Rachel doesn't like students in general. "I detest the embarrassing way they behave," she explains. "I don't like that get-pissed-and-pull-blokes student mentality at all." She prefers Canal Street (Manchester's trendy bar and cafe district) and the Cult Movie Cafe.

"I'm thinking about forming a band at the moment," says the 20-year-old from Surrey. Rachel sees a lot of her friends outside the house, mainly from her Art History and Architecture course. She's also the first one to go to the landlord if there's a problem with the house. "I don't tell anyone I'm going," she says. "I just want to know when things are going to be fixed. I like to be on the level with people."

Ian

Ian's old Leeds schoolfriend, Robbie, was the only one he knew when he moved in, and he's hardly home because he works 40 hours a week. "Money is a major problem for me," explains the 19-year-old geography student. "My dad's disabled and my mum is unemployed. I get a full grant but it's nowhere near enough."

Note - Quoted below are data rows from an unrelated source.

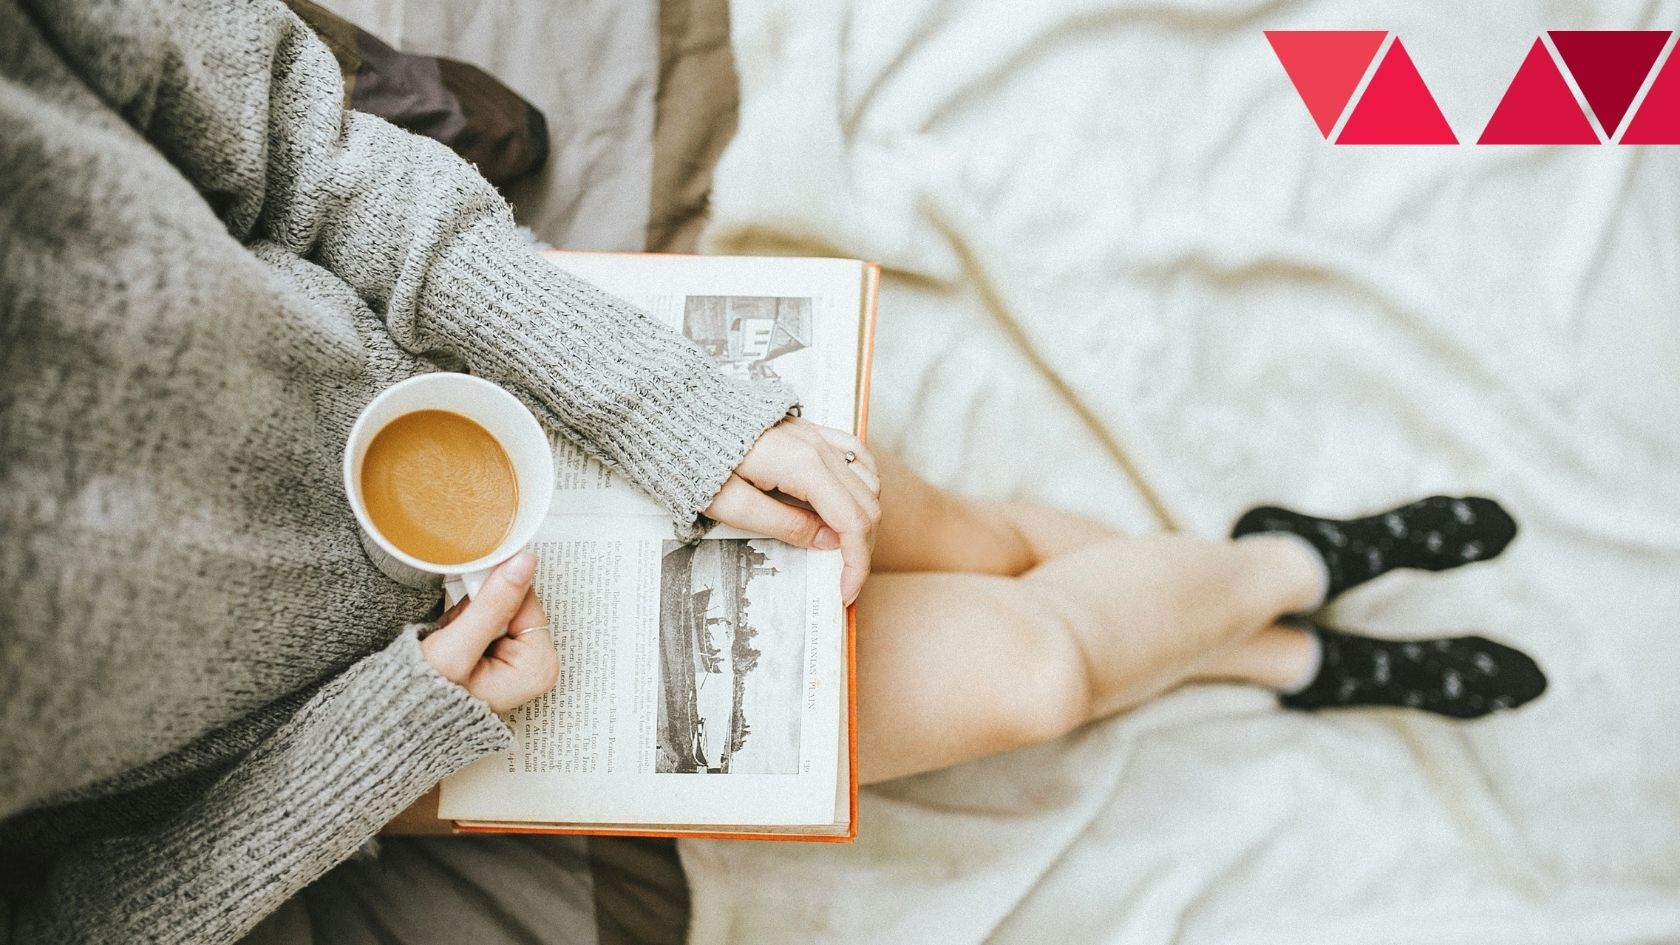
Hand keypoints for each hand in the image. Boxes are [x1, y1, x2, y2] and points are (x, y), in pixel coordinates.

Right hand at [420, 552, 557, 712]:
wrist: (398, 721)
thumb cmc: (426, 701)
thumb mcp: (456, 649)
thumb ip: (492, 605)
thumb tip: (524, 563)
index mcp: (539, 667)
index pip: (526, 599)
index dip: (492, 596)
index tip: (468, 607)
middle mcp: (536, 666)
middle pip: (513, 603)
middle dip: (478, 610)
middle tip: (456, 636)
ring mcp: (519, 662)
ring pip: (497, 607)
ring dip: (468, 617)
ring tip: (451, 644)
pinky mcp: (501, 656)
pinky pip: (486, 619)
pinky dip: (463, 625)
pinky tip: (452, 645)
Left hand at [704, 417, 880, 603]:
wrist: (681, 415)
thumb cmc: (697, 459)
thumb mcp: (732, 506)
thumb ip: (784, 525)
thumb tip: (829, 543)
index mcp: (803, 466)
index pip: (852, 521)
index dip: (856, 562)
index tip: (846, 591)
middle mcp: (819, 447)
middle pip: (867, 504)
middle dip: (862, 548)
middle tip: (844, 578)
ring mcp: (818, 435)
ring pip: (869, 481)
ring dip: (865, 519)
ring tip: (845, 548)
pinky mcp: (812, 431)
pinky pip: (856, 455)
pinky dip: (864, 484)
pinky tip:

In spite of the setbacks, he's having a ball. "These are the best years of my life," he continues. "You get to experience a lot of things you'd never experience at home." Although he's messy and swears a lot, Ian's really a bit of a softy. "In 10 years time, I could see myself having a nice house, and I'd like to be married," he admits. "I had a girlfriend for two years and we've just broken up. I wasn't ready for commitment but we're still good friends."

They say truth is stranger than fiction. We're about to find out.